Willems J L, Willems R J, Willems G M, Arnold A E, Van de Werf F, Verstraete M
Division of Medical Informatics, University of Leuven, Belgium.
Circulation. 1990 Oct;82(4):1147-58. doi: 10.1161/01.cir.82.4.1147.
To determine the ability of initial ST segment elevation and depression to predict infarct size limitation by thrombolytic therapy, data were analyzed in 721 patients with acute myocardial infarction who were admitted to a randomized, placebo-controlled study of intravenous recombinant tissue-type plasminogen activator. Patients with QRS duration of 120 msec or more or with previous history of myocardial infarction were excluded, leaving 322 in the treatment and 333 in the placebo group. Cumulative 72-hour release of alpha-hydroxybutyrate dehydrogenase and global ejection fraction as well as left ventricular wall motion derived from angiography were used as independent measures of infarct size. Electrocardiograms obtained at admission, 6 hours after start of therapy, and before discharge were analyzed. All ST measurements were made by hand at the J point and 60 msec after the J point. Patients with high ST segment elevation at admission (i.e., sum of ST elevation at 60 msec after the J point was 20 mm or more) had significantly larger infarction and higher hospital mortality when compared with those with lower (less than 20 mm) ST elevation. Reciprocal ST segment depression also showed a linear relation with infarct size and mortality, independent from ST elevation, both in anterior and inferior myocardial infarction. The sum of deviations measured at the J point and 60 msec after the J point differed significantly, especially in anterior myocardial infarction at admission (mean, 16 +/- 9 versus 23 +/- 11 mm). The prognostic value of one measurement was not, however, superior over the other. Treatment with recombinant tissue-type plasminogen activator was most effective in those with large ST deviations at admission, but patients with anterior infarction and smaller ST shifts also appeared to benefit from therapy. Results in individual patients were variable, and the overall correlation of initial ST shifts with enzymatic infarct size was rather low. In conclusion, the present study shows that the magnitude of initial ST elevation and also of reciprocal ST depression in the admission electrocardiogram is valuable for the management and assessment of thrombolytic therapy in patients with acute myocardial infarction.

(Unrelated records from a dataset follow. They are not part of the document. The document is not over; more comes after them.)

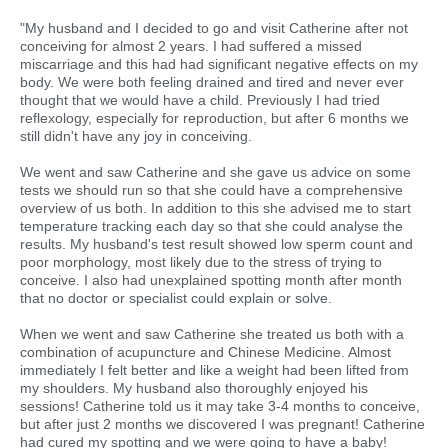
"My husband and I decided to go and visit Catherine after not
conceiving for almost 2 years. I had suffered a missed
miscarriage and this had had significant negative effects on my
body. We were both feeling drained and tired and never ever
thought that we would have a child. Previously I had tried
reflexology, especially for reproduction, but after 6 months we
still didn't have any joy in conceiving.
We went and saw Catherine and she gave us advice on some
tests we should run so that she could have a comprehensive
overview of us both. In addition to this she advised me to start
temperature tracking each day so that she could analyse the
results. My husband's test result showed low sperm count and
poor morphology, most likely due to the stress of trying to
conceive. I also had unexplained spotting month after month
that no doctor or specialist could explain or solve.
When we went and saw Catherine she treated us both with a
combination of acupuncture and Chinese Medicine. Almost
immediately I felt better and like a weight had been lifted from
my shoulders. My husband also thoroughly enjoyed his
sessions! Catherine told us it may take 3-4 months to conceive,
but after just 2 months we discovered I was pregnant! Catherine
had cured my spotting and we were going to have a baby!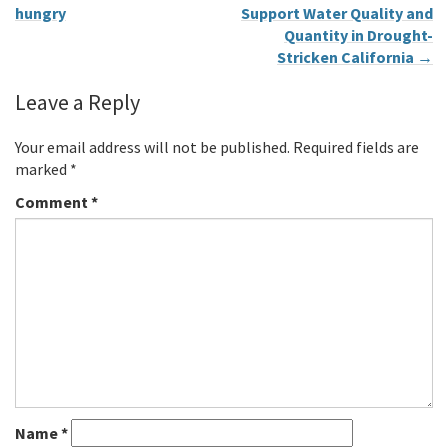
hungry
Support Water Quality and
Quantity in Drought-
Stricken California
→
Leave a Reply
Your email address will not be published.
Required fields are
marked
*
Comment
*
Name
*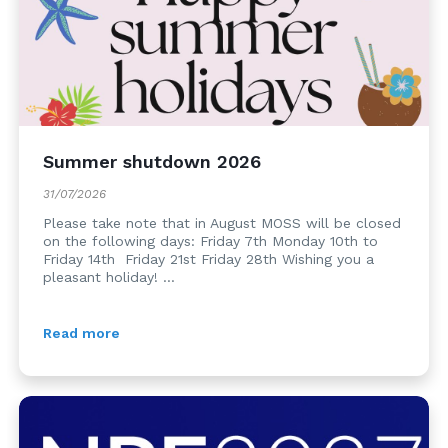
Summer shutdown 2026
31/07/2026
Please take note that in August MOSS will be closed
on the following days: Friday 7th Monday 10th to
Friday 14th Friday 21st Friday 28th Wishing you a
pleasant holiday! ...
Read more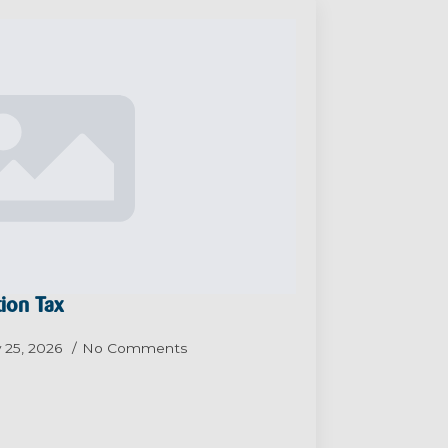
ion Tax
 25, 2026
No Comments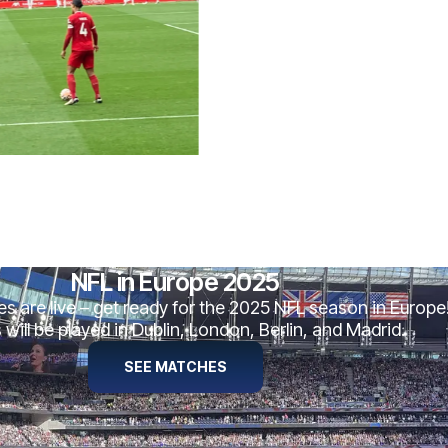
NFL in Europe 2025
es are live – get ready for the 2025 NFL season in Europe
ill be played in Dublin, London, Berlin, and Madrid.
SEE MATCHES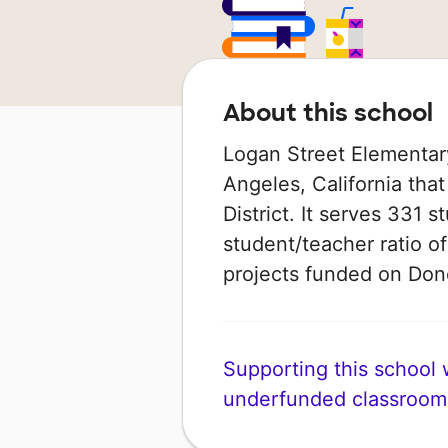
About this school
Logan Street Elementary
Angeles, California that
District. It serves 331 
student/teacher ratio of
projects funded on Do
Supporting this school wi
underfunded classroom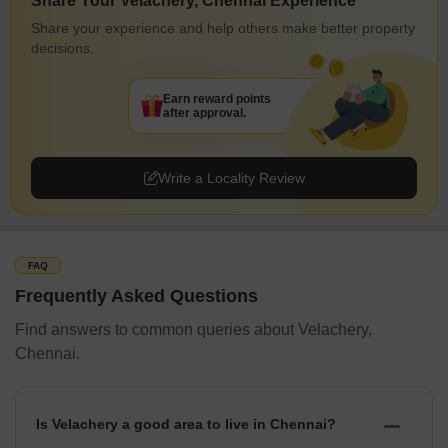
Share Your Velachery, Chennai Experience
Share your experience and help others make better property
decisions.
Earn reward points
after approval.
Write a Locality Review
FAQ
Frequently Asked Questions
Find answers to common queries about Velachery,
Chennai.
Is Velachery a good area to live in Chennai?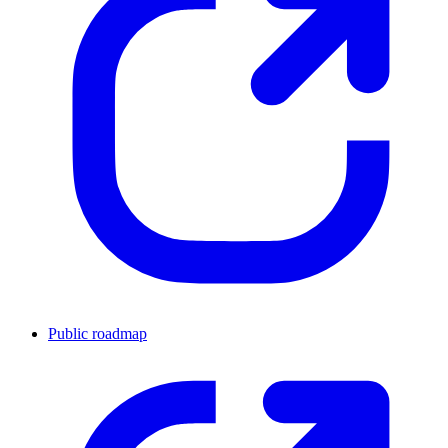
Public roadmap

为了确定初始ST段抬高和压低预测溶栓治疗梗死面积限制的能力,我们分析了721例急性心肌梗死患者的数据,这些患者被纳入一项静脉注射重组组织型纤溶酶原激活剂的随机、安慰剂对照研究。排除QRS时限达120毫秒或更长或有心肌梗死病史的患者,治疗组剩下322例,安慰剂组剩下333例。α-羟丁酸脱氢酶的72小时累积释放量、整体射血分数以及血管造影得出的左心室壁运动情况被用作梗死面积的独立测量指标。分析了入院时、治疗开始后6小时及出院前获得的心电图。所有ST段测量均在J点及J点后60毫秒处手工进行。入院时ST段抬高程度高的患者(即J点后60毫秒处ST段抬高总和为20毫米或更高)与ST段抬高程度低(小于20毫米)的患者相比,梗死面积显著更大,医院死亡率更高。在前壁和下壁心肌梗死中,对应ST段压低与梗死面积和死亡率也呈线性关系,独立于ST段抬高。在J点及J点后60毫秒处测量的偏差总和差异显著,尤其是入院时的前壁心肌梗死(平均值分别为16±9毫米和23±11毫米)。然而,一种测量方法的预后价值并不优于另一种。重组组织型纤溶酶原激活剂治疗对入院时ST段偏差大的患者最有效,但前壁梗死且ST段移位较小的患者似乎也从治疗中获益。个体患者的结果存在差异,初始ST段移位与酶学梗死面积的总体相关性相当低。总之,本研究表明,入院心电图中初始ST段抬高以及对应ST段压低的程度对于急性心肌梗死患者溶栓治疗的管理和评估具有重要价值。